Как же, должно быть, густо насыщена жизнь такими вот уплотнениями, состоящими из смеси случая и исступленной ловкости! Что заставило меня вспомнить о своем отце, как одним июньским утром тот зарычал как лев:
– Идите все сюда! Скорей! Скорей!
Мы тут же все сбежались, не на шутку встревожившись, и застали отца, указывающего пальцем на восковую спичку, вертикально стоявшую на шиферных плитках. Зажегши, сигару, он подбросил спичку высоко вверх, и та, описав порядочную петлю и, скорей всего. Погаснув в полете, вертикально упала вниз и, прилипнув концом к раскаленной плитке, встала торчком и снова от нее зажглась. Отец не переставая созывал крестьян, которые уже столпились вокруг него:
– Сюда! Сюда! Такого вы уже никогда больше не увидите!
В конце обеда я, все еще находясь под сильным впечатлением этого столь взволновавшего меня происшествия, изо всех сил подбросил вверх пробку, и она, ударившись о потолок, отскочила потом от верха буфета и в конце концов замерла в равновесии на краю карниза, на котором висели портьеры. Это второе происшествие ввергло отца в состояние какой-то прострации.
Целый час он задумчиво рассматривал пробку, не позволяя никому до нее дотрагиваться, дабы потом многие недели слуги и друзья дома могли любоваться этим зрелищем.
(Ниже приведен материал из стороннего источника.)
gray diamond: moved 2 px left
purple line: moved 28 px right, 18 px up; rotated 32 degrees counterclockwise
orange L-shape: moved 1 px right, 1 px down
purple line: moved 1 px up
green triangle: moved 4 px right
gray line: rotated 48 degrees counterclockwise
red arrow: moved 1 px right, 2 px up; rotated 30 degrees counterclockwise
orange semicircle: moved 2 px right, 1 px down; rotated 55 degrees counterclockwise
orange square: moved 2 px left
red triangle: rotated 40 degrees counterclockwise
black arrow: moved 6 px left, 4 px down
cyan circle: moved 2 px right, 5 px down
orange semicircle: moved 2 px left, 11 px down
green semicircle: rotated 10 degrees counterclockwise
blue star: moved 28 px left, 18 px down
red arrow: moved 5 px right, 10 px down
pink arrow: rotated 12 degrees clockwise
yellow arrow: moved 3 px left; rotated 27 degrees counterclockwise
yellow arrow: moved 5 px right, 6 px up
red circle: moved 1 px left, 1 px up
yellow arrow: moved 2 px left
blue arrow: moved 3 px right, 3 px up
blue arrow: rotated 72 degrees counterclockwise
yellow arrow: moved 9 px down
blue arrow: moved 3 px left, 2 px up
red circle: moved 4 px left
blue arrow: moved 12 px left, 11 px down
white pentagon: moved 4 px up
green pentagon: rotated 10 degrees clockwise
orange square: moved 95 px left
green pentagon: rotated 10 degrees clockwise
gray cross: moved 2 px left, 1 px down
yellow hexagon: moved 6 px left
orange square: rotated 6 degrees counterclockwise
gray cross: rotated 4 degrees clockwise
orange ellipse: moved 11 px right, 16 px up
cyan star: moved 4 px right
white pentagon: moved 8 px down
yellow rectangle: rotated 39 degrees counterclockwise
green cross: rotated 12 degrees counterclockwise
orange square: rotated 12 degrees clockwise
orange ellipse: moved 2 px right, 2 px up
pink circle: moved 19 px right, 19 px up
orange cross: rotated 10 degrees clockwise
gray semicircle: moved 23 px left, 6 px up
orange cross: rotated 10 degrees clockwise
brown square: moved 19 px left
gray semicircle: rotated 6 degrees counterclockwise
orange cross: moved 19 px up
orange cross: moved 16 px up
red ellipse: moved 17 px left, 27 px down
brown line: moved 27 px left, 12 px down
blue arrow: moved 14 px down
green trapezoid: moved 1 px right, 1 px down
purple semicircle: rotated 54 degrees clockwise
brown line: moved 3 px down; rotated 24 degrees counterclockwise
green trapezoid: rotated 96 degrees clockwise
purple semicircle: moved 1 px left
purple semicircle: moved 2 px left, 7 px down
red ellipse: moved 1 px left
Я пролил на рубашку кофе. Первая реакция тех, кто, в отличие от меня, не родился гением, это тотчас же приняться вытирать. Я же делаю совершенно обратное. У меня еще с детства была привычка, улучив момент, когда меня не могли захватить врасплох прислуга и родители, украдкой проворно выплеснуть между рубашкой и телом самые липкие сахарные остатки моего кофе с молоком. Мало того, что я получал невыразимое наслаждение, чувствуя, как эта жидкость стекает по мне вплоть до пупка, ее постепенное подсыхание плюс липнущая к коже ткань надолго обеспечивала меня пищей для упорных периодических констатаций. Медленно и постепенно или же долго, сладострастно ожидаемым рывком оттягивая ткань, я потом добивался, чтобы рубашка по-новому прилипла к телу, и это занятие, чрезвычайно щедрое на эмоциональные переживания и философские раздумья, могло длиться вплоть до самого вечера. Эти тайные радости моего преждевременно развившегося ума достигли параксизма, когда я превратился в юношу и выросшие у меня в самом центре груди (как раз там, где я локализую потенциальные возможности своей религиозной веры) волосы добавили новые осложнения в процессе слипания ткани рубашки (литургическая оболочка) с кожей. А ведь на самом деле, как я знаю теперь, эти несколько замаранных сахаром и накрепко спаянных с тканью волосков как раз и осуществляют электронный контакт, благодаря которому вязкий, постоянно меняющийся элемент превращается в мягкий элемент настоящей мистической кибернетической машины, которую нынче утром, 6 ноября, я только что изобрел, обильно расплескав милостью Божией (и явно непроизвольным образом) свой слишком сладкий кофе с молоком, и все это в каком-то полном исступлении. Это уже было просто сахарное месиво, которое приклеило мою тончайшую рубашку к волоскам на моей груди, до краев наполненной религиозной верою.